= Beginning of Section =

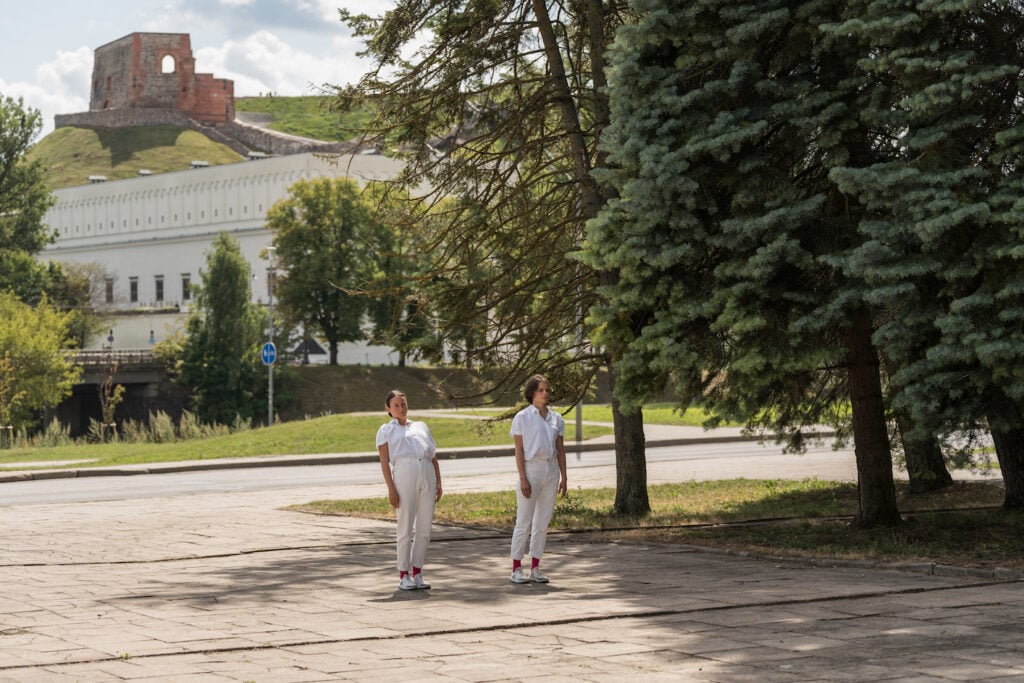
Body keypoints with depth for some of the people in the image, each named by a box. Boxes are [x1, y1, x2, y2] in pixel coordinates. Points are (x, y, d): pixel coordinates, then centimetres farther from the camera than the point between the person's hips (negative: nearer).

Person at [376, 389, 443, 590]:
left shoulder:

= End of Section =

- _EXERCISE_
In the copy you write, the data above must appear exactly, with no pictures.

- _WRITTEN ANSWER_
Body keypoints with depth for some of the people in the image, each named by a box. Boxes are [x1, y1, x2, y2] in pixel coordinates. Points are (x, y, d): pixel coordinates, then centimetres farther from the camera than the point between the person's hips (negative: nearer).

Person at [376, 389, 443, 590]:
left shoulder:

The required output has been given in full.